Issue (i): Whether the Income-tax Officers had jurisdiction to issue reassessment notices on the basis of definite information leading to a discovery of escaped or under-assessed income.
Analysis: The precondition for action under the relevant State provisions was the possession of definite information and a discovery made in consequence of that information that income had escaped assessment or been under-assessed. The material relied upon was treated as furnishing more than mere rumour or conjecture, and the later appellate order did not destroy the existence of the information on which the notices were founded. The statutory expression required an honest belief supported by relevant material at the notice stage, not a final adjudication of liability.
Conclusion: The jurisdiction to issue the reassessment notices was validly founded, and this issue was decided against the assessee.
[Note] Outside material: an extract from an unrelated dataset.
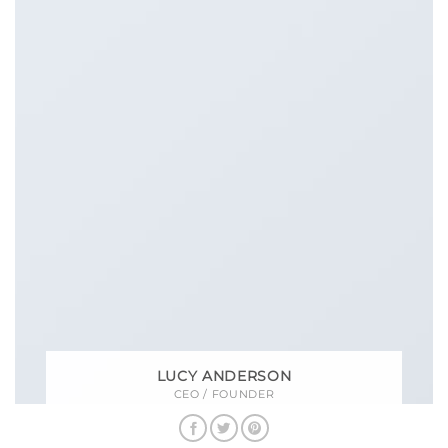
LUCY ANDERSON
CEO / FOUNDER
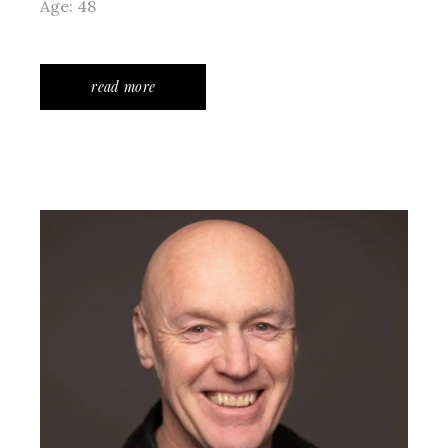
Age: 48
read more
Issue (ii): Whether section 13(1) of the Finance Act, 1950, preserved reassessment proceedings under the repealed State income-tax laws and whether the financial agreement with the Rajpramukh restricted that result.
Analysis: The expression "levy, assessment and collection of income-tax" was construed in a comprehensive sense so as to include the whole process of imposing and realising tax, including reassessment where income had escaped assessment or been under-assessed. The recommendations and financial agreement were read as preserving pending matters and proceedings arising out of the pre-existing State Acts, and reassessment proceedings were held to fall within that protection. On that construction, section 13(1) was not in conflict with the constitutional provisions relied upon.
Conclusion: Section 13(1) validly preserved reassessment proceedings under the State laws, and this issue was decided against the assessees in the Travancore-Cochin appeals and in favour of the assessees in the Mysore appeals.
Final Conclusion: The decision upheld the reassessment jurisdiction under the State laws for the Travancore-Cochin matters, but invalidated the contrary view taken in the Mysore matters by construing the Finance Act and the financial arrangement as preserving reassessment proceedings.
Ratio Decidendi: The term "assessment" in a taxing statute may, according to context, include reassessment, and a saving provision referring to levy, assessment and collection of tax can preserve reassessment proceedings where the legislative scheme and related arrangements show an intention to continue pending or arising proceedings under the former law.